• [Your instructions] When the line containing "חווית הגלישה הטובה" is found in the data below, copy it and each line after it through the line containing "Jangan ragu untuk", exactly and with no others.

═════ Information ═════

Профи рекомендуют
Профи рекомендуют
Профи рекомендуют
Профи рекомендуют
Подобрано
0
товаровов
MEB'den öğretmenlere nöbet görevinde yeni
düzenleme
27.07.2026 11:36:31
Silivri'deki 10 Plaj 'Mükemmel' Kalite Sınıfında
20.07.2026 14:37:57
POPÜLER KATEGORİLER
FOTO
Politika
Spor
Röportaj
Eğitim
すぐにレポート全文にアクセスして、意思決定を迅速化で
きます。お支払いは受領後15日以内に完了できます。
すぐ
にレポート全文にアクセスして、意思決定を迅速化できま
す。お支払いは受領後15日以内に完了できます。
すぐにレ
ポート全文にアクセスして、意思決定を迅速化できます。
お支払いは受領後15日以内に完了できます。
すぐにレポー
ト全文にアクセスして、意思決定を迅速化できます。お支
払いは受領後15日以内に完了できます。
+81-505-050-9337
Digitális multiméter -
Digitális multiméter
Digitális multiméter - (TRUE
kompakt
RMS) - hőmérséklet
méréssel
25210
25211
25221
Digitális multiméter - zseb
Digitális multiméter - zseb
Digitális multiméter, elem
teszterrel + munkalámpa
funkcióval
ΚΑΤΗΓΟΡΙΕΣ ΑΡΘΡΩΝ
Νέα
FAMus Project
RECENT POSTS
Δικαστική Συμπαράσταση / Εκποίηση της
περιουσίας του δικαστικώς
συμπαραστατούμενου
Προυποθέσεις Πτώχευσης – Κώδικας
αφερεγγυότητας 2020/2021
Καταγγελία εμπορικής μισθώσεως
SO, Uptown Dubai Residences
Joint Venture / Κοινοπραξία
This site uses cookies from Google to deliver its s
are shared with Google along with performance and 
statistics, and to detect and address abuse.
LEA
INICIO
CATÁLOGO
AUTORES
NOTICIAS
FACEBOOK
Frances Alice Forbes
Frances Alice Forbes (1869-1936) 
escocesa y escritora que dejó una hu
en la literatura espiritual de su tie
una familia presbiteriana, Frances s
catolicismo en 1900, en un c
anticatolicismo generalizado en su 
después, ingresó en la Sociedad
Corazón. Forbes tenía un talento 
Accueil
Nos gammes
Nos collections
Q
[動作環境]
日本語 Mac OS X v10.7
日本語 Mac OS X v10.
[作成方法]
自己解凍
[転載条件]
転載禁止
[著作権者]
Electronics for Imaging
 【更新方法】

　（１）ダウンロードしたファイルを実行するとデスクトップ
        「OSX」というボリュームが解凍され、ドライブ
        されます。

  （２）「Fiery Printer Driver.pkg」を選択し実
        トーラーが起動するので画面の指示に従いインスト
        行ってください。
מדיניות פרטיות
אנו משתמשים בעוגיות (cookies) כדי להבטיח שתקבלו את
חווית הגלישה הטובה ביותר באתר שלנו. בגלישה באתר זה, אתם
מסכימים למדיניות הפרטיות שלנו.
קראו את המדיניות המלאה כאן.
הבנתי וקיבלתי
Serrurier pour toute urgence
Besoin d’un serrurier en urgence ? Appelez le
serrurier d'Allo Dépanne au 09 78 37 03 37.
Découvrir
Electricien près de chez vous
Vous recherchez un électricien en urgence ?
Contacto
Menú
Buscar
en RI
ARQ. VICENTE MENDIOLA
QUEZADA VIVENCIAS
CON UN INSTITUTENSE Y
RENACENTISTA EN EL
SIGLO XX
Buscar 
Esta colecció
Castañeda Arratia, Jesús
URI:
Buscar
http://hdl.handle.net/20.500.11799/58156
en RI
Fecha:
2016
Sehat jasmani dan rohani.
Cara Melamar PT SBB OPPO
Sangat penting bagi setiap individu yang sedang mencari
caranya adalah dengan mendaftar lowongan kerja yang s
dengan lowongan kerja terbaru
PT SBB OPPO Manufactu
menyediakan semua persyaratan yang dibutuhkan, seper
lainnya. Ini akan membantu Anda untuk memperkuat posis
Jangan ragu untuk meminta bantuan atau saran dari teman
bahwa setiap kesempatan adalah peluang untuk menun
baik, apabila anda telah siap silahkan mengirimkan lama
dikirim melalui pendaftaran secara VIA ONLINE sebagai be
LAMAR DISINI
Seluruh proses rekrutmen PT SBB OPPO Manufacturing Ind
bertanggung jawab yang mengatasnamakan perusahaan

═════
═════ Information ═════

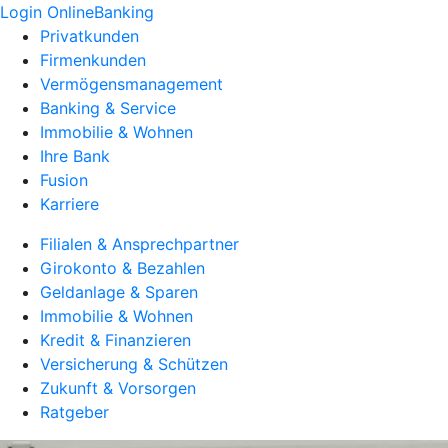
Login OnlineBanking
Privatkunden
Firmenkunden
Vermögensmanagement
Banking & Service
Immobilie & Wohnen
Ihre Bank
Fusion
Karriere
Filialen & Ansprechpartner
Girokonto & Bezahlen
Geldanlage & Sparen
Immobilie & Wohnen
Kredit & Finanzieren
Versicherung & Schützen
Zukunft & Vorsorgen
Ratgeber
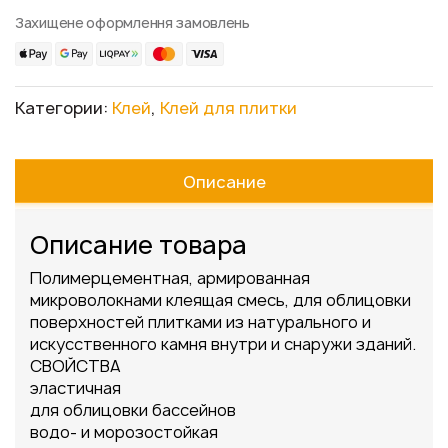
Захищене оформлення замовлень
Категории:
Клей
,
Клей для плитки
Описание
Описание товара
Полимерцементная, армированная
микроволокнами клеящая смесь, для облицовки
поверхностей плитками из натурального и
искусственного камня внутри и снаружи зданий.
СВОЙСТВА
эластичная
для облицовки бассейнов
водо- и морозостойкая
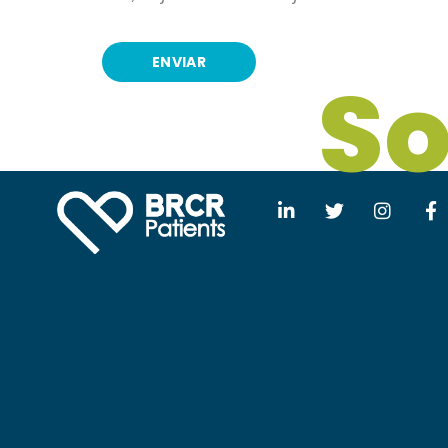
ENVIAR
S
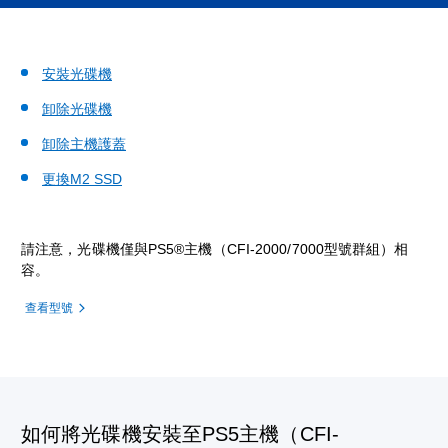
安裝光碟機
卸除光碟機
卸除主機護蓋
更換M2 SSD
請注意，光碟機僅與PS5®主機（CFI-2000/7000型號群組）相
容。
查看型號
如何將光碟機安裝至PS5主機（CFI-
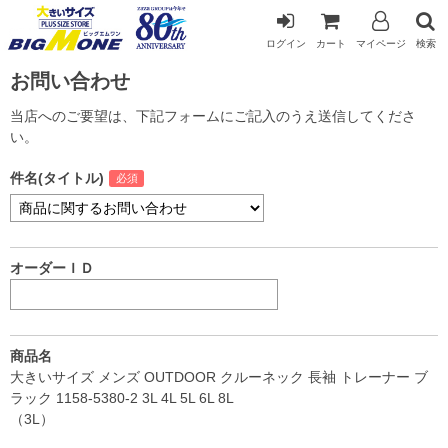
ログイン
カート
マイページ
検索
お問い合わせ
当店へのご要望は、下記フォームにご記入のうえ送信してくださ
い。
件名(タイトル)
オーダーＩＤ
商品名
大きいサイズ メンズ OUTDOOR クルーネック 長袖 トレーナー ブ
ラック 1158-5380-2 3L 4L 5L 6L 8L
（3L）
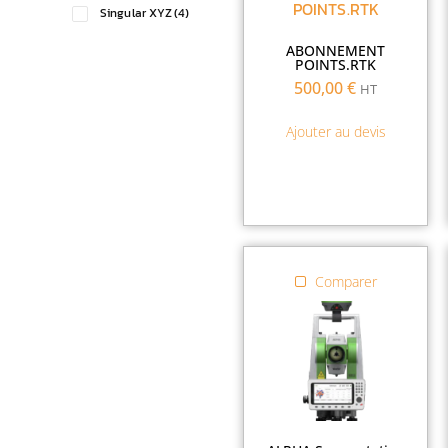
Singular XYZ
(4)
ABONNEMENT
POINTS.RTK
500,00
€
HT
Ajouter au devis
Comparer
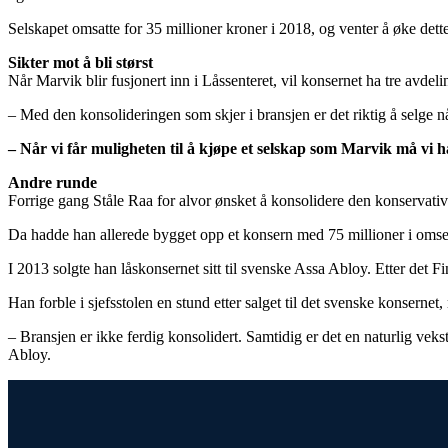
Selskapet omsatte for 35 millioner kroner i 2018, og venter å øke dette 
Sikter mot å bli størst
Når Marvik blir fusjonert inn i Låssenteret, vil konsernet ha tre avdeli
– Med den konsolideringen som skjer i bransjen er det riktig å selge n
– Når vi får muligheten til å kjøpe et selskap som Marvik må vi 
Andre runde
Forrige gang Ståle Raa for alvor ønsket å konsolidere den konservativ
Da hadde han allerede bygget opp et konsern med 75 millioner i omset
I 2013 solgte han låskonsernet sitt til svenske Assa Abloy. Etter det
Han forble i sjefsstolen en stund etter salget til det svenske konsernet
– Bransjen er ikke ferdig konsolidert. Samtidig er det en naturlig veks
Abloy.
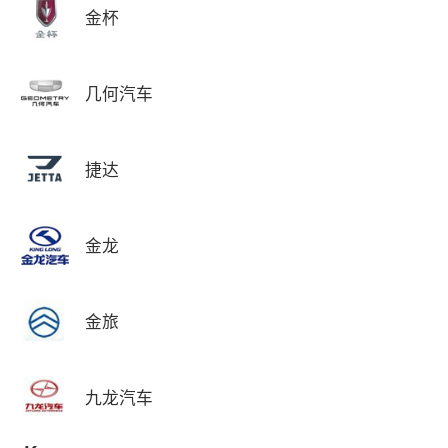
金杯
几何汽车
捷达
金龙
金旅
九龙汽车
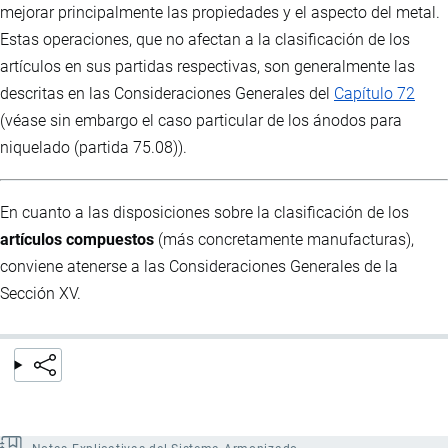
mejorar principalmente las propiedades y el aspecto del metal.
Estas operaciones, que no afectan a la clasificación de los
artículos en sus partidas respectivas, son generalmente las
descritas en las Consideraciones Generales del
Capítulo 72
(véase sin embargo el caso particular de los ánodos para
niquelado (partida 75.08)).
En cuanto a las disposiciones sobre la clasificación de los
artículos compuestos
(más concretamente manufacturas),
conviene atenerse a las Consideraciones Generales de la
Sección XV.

═════

• [Exercise answer]
חווית הגלישה הטובה ביותר באתר שלנו. בגלישה באתר זה, אתם
מסכימים למדיניות הפרטיות שלנו.
קראו את המדיניות המלאה כאן.
הבנתי וקיבלתי
Serrurier pour toute urgence
Besoin d’un serrurier en urgence ? Appelez le
serrurier d'Allo Dépanne au 09 78 37 03 37.
Découvrir
Electricien près de chez vous
Vous recherchez un électricien en urgence ?
Contacto
Menú
Buscar
en RI
ARQ. VICENTE MENDIOLA
QUEZADA VIVENCIAS
CON UN INSTITUTENSE Y
RENACENTISTA EN EL
SIGLO XX
Buscar 
Esta colecció
Castañeda Arratia, Jesús
URI:
Buscar
http://hdl.handle.net/20.500.11799/58156
en RI
Fecha:
2016
Sehat jasmani dan rohani.
Cara Melamar PT SBB OPPO
Sangat penting bagi setiap individu yang sedang mencari
caranya adalah dengan mendaftar lowongan kerja yang s
dengan lowongan kerja terbaru
PT SBB OPPO Manufactu
menyediakan semua persyaratan yang dibutuhkan, seper
lainnya. Ini akan membantu Anda untuk memperkuat posis
Jangan ragu untuk meminta bantuan atau saran dari teman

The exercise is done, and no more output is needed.